Karhutla Mulai Mengancam Kalteng, Mitigasi Bencana Disiapkan
Setelah melewati tahun basah, kini Kalteng mulai diancam kebakaran hutan dan lahan. Meski masih musim hujan, beberapa titik api mulai bermunculan. Mitigasi mendesak dilakukan.
Oleh
DIONISIUS REYNALDO TRIWIBOWO
·3 menit baca
PALANGKARAYA, KOMPAS – Kebakaran hutan dan lahan mulai mengancam wilayah Kalimantan Tengah. Dalam dua hari terakhir, enam titik api ditemukan di dua kabupaten. Rencana mitigasi pun didesak segera dirampungkan dengan tetap memperhatikan pengelolaan lahan.
Enam titik api ditemukan di Kabupaten Kotawaringin Barat dan Kotawaringin Timur, pada Rabu-Kamis (26-27/1/2022). Rinciannya, empat titik api di Kotawaringin Timur dan dua titik di Kotawaringin Barat.
Data dari Badan Penanggulangan Bencana Daerah (BPBD) Kotawaringin Timur, kebakaran lahan terjadi di Jalan Bumi Raya, Jalan Pelita Barat, dan dua lokasi di sekitar Jalan MT Haryono. Total terdapat 2,5 hektar lahan terbakar. Sementara kebakaran di Kotawaringin Barat terjadi di sekitar Kelurahan Baru, tepatnya di Gang Bangkirai Muda dengan luas lahan hampir satu hektar.

**Entri data tersimpan:**

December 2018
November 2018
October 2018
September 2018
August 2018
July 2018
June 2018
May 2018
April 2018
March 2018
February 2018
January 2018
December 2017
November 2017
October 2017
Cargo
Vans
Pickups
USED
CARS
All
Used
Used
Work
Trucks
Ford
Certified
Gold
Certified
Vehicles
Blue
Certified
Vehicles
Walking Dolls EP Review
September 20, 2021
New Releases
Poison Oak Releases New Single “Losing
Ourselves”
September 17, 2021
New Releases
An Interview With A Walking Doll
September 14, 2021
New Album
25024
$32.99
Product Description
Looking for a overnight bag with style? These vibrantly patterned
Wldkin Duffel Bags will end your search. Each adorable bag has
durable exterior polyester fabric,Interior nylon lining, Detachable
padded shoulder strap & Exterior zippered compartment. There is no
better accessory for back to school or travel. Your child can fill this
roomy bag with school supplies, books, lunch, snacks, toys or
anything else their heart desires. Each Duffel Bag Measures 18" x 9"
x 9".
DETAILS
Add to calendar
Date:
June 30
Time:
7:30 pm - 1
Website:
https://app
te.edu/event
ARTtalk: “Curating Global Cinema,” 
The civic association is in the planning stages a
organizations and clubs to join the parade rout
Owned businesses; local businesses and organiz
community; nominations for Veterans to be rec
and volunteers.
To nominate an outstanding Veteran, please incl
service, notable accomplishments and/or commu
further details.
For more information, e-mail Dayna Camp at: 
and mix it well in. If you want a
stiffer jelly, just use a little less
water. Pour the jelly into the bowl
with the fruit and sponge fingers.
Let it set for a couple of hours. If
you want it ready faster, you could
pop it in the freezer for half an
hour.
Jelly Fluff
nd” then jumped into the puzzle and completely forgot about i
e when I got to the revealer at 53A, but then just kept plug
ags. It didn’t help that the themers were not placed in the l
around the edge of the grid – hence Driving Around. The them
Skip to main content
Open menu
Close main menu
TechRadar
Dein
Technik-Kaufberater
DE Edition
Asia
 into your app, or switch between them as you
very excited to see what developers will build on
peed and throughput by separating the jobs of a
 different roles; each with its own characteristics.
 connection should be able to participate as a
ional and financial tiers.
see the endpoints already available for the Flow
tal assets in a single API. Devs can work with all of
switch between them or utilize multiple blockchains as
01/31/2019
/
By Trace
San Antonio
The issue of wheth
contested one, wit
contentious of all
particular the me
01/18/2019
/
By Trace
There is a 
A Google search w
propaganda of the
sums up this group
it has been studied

**Soal Latihan:**
1. Salin ulang baris-baris daftar tanpa mengubah apa pun, mulai dari baris pertama daftar sampai baris yang memuat "September 17, 2021", termasuk baris itu.
2. Lanjutkan berita tentang kebakaran hutan dan lahan di Kalimantan Tengah itu, mulai setelah kalimat terakhirnya.

**Jawaban Soal:**
1.
December 2018
November 2018
October 2018
September 2018
August 2018
July 2018
June 2018
May 2018
April 2018
March 2018
February 2018
January 2018
December 2017
November 2017
October 2017
Cargo
Vans
Pickups
USED
CARS
All
Used
Used
Work
Trucks
Ford
Certified
Gold
Certified
Vehicles
Blue
Certified
Vehicles
Walking Dolls EP Review
September 20, 2021
New Releases
Poison Oak Releases New Single “Losing
Ourselves”
September 17, 2021

2.
Kepala Bidang Kedaruratan dan Logistik BPBD Kabupaten Kotawaringin Barat Martogi menjelaskan, kebakaran terjadi di dua titik lahan kosong milik warga sekitar yang tidak digarap. Kondisi lahan tersebut merupakan semak belukar dengan beberapa tanaman bambu.
”Kami belum bisa memastikan penyebab kebakaran, yang jelas memang cuaca agak panas. Penyidik dari Polres Kotawaringin Barat juga ada di lokasi untuk melakukan penyelidikan,” ungkap Martogi, Kamis (27/1/2022).
Martogi menjelaskan, pihaknya menurunkan tim untuk mengendalikan api. Pada Rabu sore, api berhasil dipadamkan.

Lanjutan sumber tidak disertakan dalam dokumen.